Extracted records:
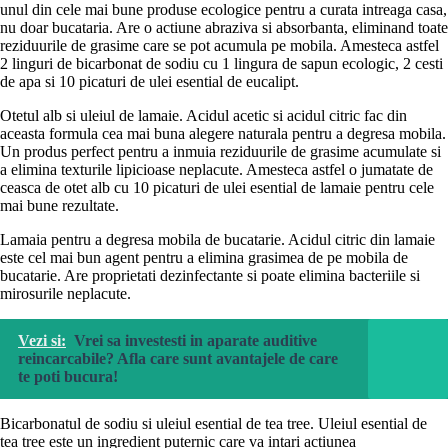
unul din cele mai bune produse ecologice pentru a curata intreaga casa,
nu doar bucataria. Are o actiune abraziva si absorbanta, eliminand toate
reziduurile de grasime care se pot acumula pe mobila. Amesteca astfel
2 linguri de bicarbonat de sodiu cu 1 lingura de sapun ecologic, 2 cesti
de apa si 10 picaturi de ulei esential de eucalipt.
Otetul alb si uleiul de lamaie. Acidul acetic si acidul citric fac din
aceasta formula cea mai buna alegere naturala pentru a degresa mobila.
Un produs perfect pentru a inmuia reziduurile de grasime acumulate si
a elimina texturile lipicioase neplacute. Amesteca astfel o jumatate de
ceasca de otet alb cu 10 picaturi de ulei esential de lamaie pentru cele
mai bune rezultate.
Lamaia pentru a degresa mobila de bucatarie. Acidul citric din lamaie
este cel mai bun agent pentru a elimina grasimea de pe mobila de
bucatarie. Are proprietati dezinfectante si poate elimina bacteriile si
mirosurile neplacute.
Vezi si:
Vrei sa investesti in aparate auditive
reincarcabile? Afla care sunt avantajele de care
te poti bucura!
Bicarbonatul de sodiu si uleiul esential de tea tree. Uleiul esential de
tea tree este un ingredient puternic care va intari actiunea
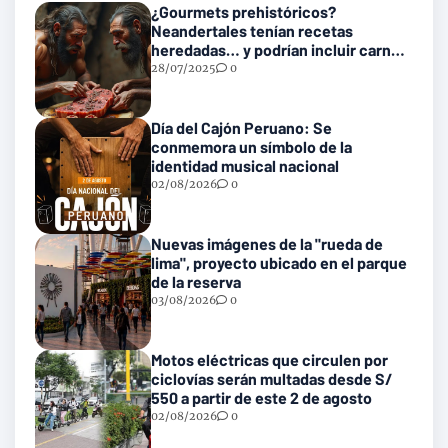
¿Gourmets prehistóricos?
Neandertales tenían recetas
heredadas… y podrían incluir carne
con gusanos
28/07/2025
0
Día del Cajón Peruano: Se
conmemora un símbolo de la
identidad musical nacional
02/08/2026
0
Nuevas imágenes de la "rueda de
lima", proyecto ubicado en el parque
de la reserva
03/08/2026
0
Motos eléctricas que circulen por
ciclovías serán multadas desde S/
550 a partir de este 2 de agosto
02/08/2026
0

Problem details:
Once the pictures are set aside, repeat the data above exactly.

Response box:
unul din cele mai bune produse ecologice pentru a curata intreaga casa,
nu doar bucataria. Are o actiune abraziva si absorbanta, eliminand toate
reziduurile de grasime care se pot acumula pe mobila. Amesteca astfel
2 linguri de bicarbonat de sodiu cu 1 lingura de sapun ecologic, 2 cesti
de apa si 10 picaturi de ulei esential de eucalipt.
Otetul alb si uleiul de lamaie. Acidul acetic si acidul citric fac din
aceasta formula cea mai buna alegere naturala pentru a degresa mobila.
Un produs perfect pentru a inmuia reziduurile de grasime acumulate si
a elimina texturile lipicioase neplacute. Amesteca astfel o jumatate de
ceasca de otet alb cu 10 picaturi de ulei esential de lamaie pentru cele
mai bune rezultate.
Lamaia pentru a degresa mobila de bucatarie. Acidul citric din lamaie
este cel mai bun agent pentru a elimina grasimea de pe mobila de
bucatarie. Are proprietati dezinfectante si poate elimina bacteriile si
mirosurile neplacute.
Vezi si:
Vrei sa investesti in aparate auditive
reincarcabile? Afla care sunt avantajele de care
te poti bucura!
Bicarbonatul de sodiu si uleiul esential de tea tree. Uleiul esential de
tea tree este un ingredient puternic care va intari actiunea
¿Gourmets prehistóricos?
Neandertales tenían recetas
heredadas… y podrían incluir carne
con gusanos
28/07/2025
0
Día del Cajón Peruano: Se
conmemora un símbolo de la
identidad musical nacional
02/08/2026
0
Nuevas imágenes de la "rueda de
lima", proyecto ubicado en el parque
de la reserva
03/08/2026
0
Motos eléctricas que circulen por
ciclovías serán multadas desde S/
550 a partir de este 2 de agosto
02/08/2026
0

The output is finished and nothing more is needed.